**PASSAGE SHOWN**
BEGIN

Hankyung Association Compares and Analyzes Korea-China Advanced Industry Trade Specialization Index
Jan-Aug This Year: Korea 25.6 vs China 27.8... China Leads in Electrical and Mechanical Sectors
"Policy Support Including Extension of Tax Credit Sunset for National Strategic Technologies"

A survey revealed that South Korea has been overtaken by China in export competitiveness in advanced industries such as electrical and mechanical sectors for the past three years, and that South Korea's advanced companies' research and development (R&D) expenditures are only about one-quarter of China's. There are calls for urgent policy support, including extending the deadline for the national strategic technology tax credit under the Restriction of Special Taxation Act, which is set to expire at the end of the year.


"Korea Has Been Surpassed by China in Advanced Industries for 3 Years... R&D Also One-Quarter of China’s"

According to the analysis of advanced industry import-export data and advanced company financial data between South Korea and China released by the Korea Economic Association on the 28th, the Trade Specialization Index (TSI) for advanced industries from January to August this year was 25.6 for South Korea and 27.8 for China. The Trade Specialization Index indicates comparative advantage in specific products; a positive value (+) means a net exporting country, while a negative value (-) means a net importing country. The higher the index, the stronger the competitiveness. Since 2022, South Korea's index has been lower than China's for three consecutive years.

END

**EXERCISE MATERIALS**

BEGIN

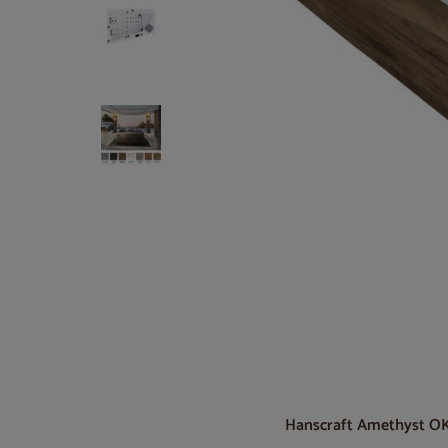
Hanscraft Amethyst OK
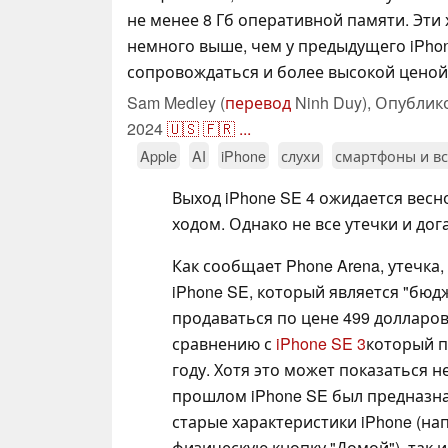
не менее 8 Гб оперативной памяти. Эти
немного выше, чем у предыдущего iPhon
сопровождаться и более высокой ценой
Sam Medley (
перевод
Ninh Duy),
Опублик
2024
🇺🇸
🇫🇷
...
Apple
AI
iPhone
слухи
смартфоны и вс
Выход iPhone SE 4 ожидается весн
ходом. Однако не все утечки и до
Как сообщает Phone Arena, утечка,
iPhone SE, который является "бю
продаваться по цене 499 долларов
сравнению с
iPhone SE 3
который п
году. Хотя это может показаться не
прошлом iPhone SE был предназнач
старые характеристики iPhone (н
физическую кнопку "Домой"), так и 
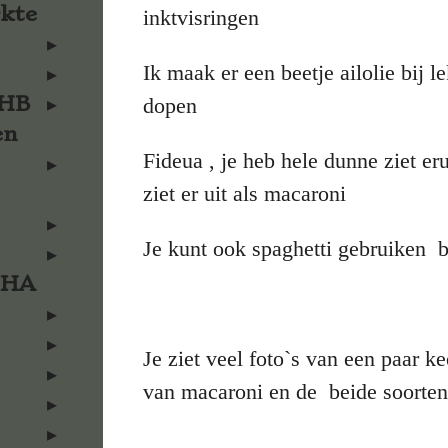
rkte
inktvisringen
Ik maak er een beetje ailolie bij l
KHB
dopen
en
Fideua , je heb hele dunne ziet eru
ziet er uit als macaroni
Je kunt ook spaghetti gebruiken b
KHA
Je ziet veel foto`s van een paar k
van macaroni en de beide soorte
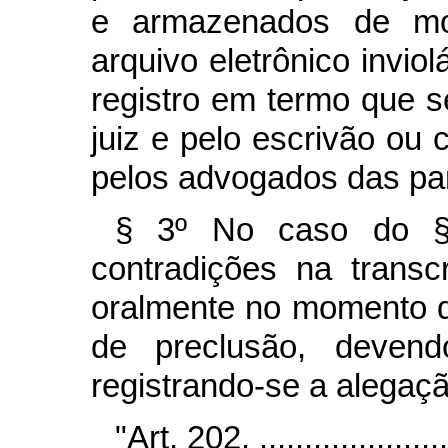
e armazenados de mod
arquivo eletrônico inviol
registro em termo que s
juiz e pelo escrivão ou
pelos advogados das par
§ 3º No caso do § 
contradições na transc
oralmente no momento d
de preclusão, devend
registrando-se a alegaç
"Art. 202. .......................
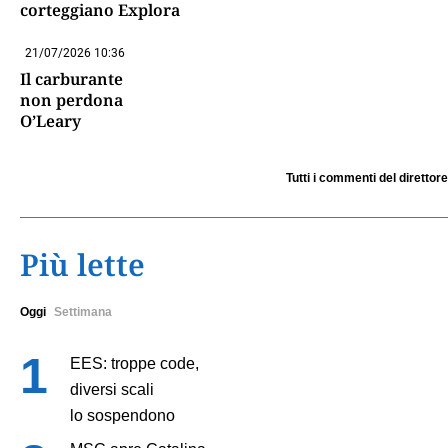
corteggiano Explora
21/07/2026 10:36
Il carburante
non perdona
O’Leary
Tutti i commenti del direttore
Più lette
Oggi
Settimana
EES: troppe code,
diversi scali
lo sospendono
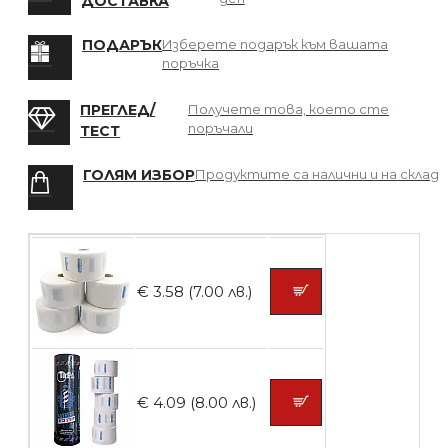
ДОСТАВКА
БЕЗПЛАТНО
ПОДАРЪК
Изберете подарък към вашата
поръчка
Мрежа за Коса
ПРЕГЛЕД/
Получете това, което сте
поръчали
ТЕСТ
ГОЛЯМ ИЗБОР
Продуктите са налични и на склад
БЕЗПЛАТНО
Четка за боядисване
€ 3.58 (7.00 лв.)
БЕЗПЛАТНО
€ 4.09 (8.00 лв.)
Контейнери за сваляне на гел лак 10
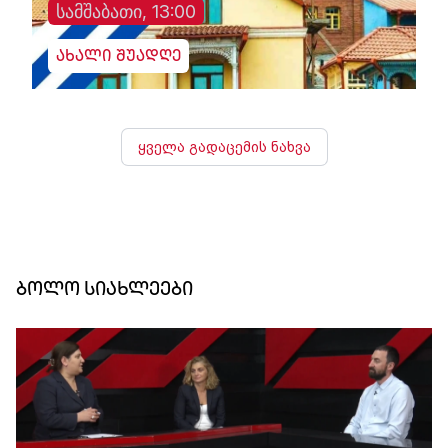
სამშაბათი, 13:00
ახალი შუადღე
ყველა გადაცემის ნახვა
ბოლო სიახლეები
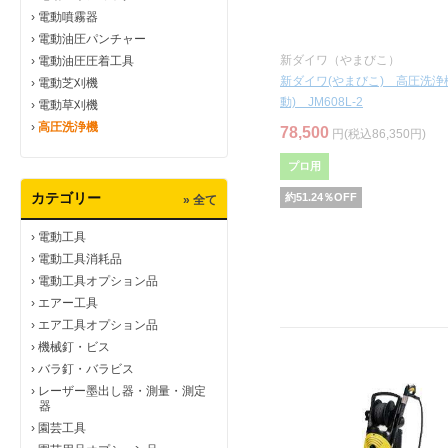
›
電動噴霧器
›
電動油圧パンチャー
新ダイワ（やまびこ）
›
電動油圧圧着工具
新ダイワ(やまびこ) 高圧洗浄
›
電動芝刈機
動) JM608L-2
›
電動草刈機
›
高圧洗浄機
78,500
円(税込86,350円)
プロ用
カテゴリー
約
51.24
％OFF
» 全て
›
電動工具
›
電動工具消耗品
›
電動工具オプション品
›
エアー工具
›
エア工具オプション品
›
機械釘・ビス
›
バラ釘・バラビス
›
レーザー墨出し器・測量・測定
器
›
園芸工具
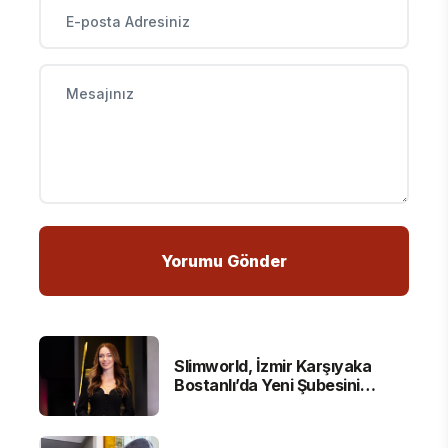
Slimworld, İzmir Karşıyaka
Bostanlı’da Yeni Şubesini
Hizmete Açtı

END

**ASSIGNED TASK A**
In the article on Korea-China advanced industry trade, what Trade Specialization Index did China post for advanced industries from January to August this year?
**ASSIGNED TASK B**
Copy the records again word for word, from their first line through the line holding "ბოლო სიახლეები", inclusive. Omit the picture markers.

**FINAL ANSWER A**
27.8

**FINAL ANSWER B**
Hanscraft Amethyst OK
не менее 8 Гб оперативной памяти. Эти
немного выше, чем у предыдущего iPhon
сопровождаться и более высокой ценой
Sam Medley (
перевод
Ninh Duy),
Опублик
2024
🇺🇸
🇫🇷
...
Apple
AI
iPhone
слухи
смартфоны и вс
Выход iPhone SE 4 ожидается весн
ходом. Однако не все утечки и до
Как сообщает Phone Arena, утечка,
iPhone SE, который является "бю
продаваться по цене 499 долларов
сравнению с
iPhone SE 3
который п
году. Хотя это может показаться не
прошлом iPhone SE был предназнач
старые характеристики iPhone (н
физическую кнопку "Домой"), так и 
rkte
inktvisringen
Ik maak er een beetje ailolie bij l
KHB
dopen
en
Fideua , je heb hele dunne ziet eru
ziet er uit als macaroni
Je kunt ook spaghetti gebruiken b
KHA
Je ziet veel foto`s van een paar k
van macaroni en de beide soorte
e armazenados de mod
arquivo eletrônico inviol
registro em termo que s
juiz e pelo escrivão ou
pelos advogados das par
§ 3º No caso do § 
contradições na transc
oralmente no momento d
de preclusão, devend
registrando-se a alegaç
"Art. 202. .......................
corteggiano Explora
21/07/2026 10:36
Il carburante
non perdona
O’Leary
Tutti i commenti del direttore
Più lette
Oggi
Settimana
EES: troppe code,
diversi scali
lo sospendono
ДОСТАВКА
БЕЗПЛАТНО
ПОДАРЪК
Изберете подарък към вашата
поръчка
Мрежа за Коса
ПРЕГЛЕД/
Получете това, което сте
поръчали
ТЕСТ
ГОЛЯМ ИЗБОР
Продуктите са налични и на склад
БЕЗПЛАТНО
Четка за боядисване
€ 3.58 (7.00 лв.)
БЕЗПЛАТНО
€ 4.09 (8.00 лв.)
Контейнери за сваляне на гел лак 10
სამშაბათი, 13:00
ახალი შუადღე
ყველა გადაცემის ნახვა
ბოლო სიახლეები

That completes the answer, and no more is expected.